Detection and Response
Log queries to look for: HTTP POST requests to /cgi/GetAuthMethods from external IPs in your access logs indicate reconnaissance. Requests to /saml/login with malformed or missing AssertionConsumerServiceURL fields indicate exploitation attempts.
If you've been compromised: Session token extraction via CVE-2026-3055 means you cannot trust any currently active administrative sessions. Invalidate all sessions, rotate all service account credentials that have authenticated through the NetScaler, and audit access logs for the period since March 23 (disclosure date) for unusual authentication events from the management plane.
NetScaler-specific indicator: Check NSC_TASS cookie values in your HTTP logs for anomalous length or entropy — exploited responses return this cookie with memory dump contents rather than normal session data.

Raw data:
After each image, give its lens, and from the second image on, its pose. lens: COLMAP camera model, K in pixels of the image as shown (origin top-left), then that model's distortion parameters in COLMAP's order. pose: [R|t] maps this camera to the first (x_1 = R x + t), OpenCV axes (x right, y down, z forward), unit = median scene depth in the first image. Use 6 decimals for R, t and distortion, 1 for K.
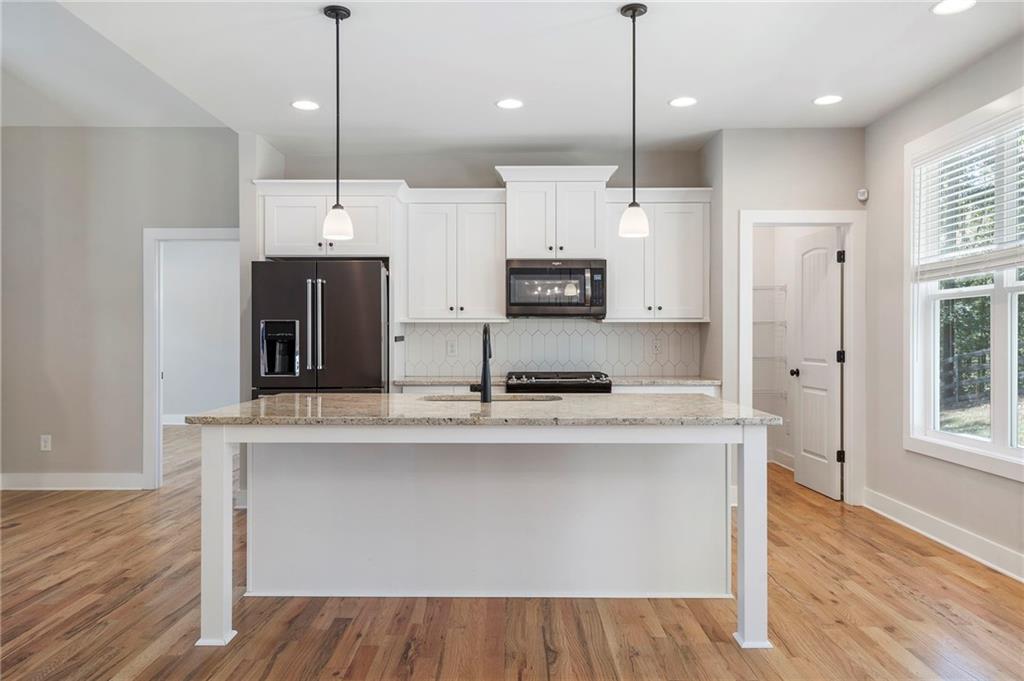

Your instructions:
Transcribe the detection and response text from "NetScaler-specific indicator: Check" to "normal session data.".

Result for this exercise:
NetScaler-specific indicator: Check NSC_TASS cookie values in your HTTP logs for anomalous length or entropy — exploited responses return this cookie with memory dump contents rather than normal session data.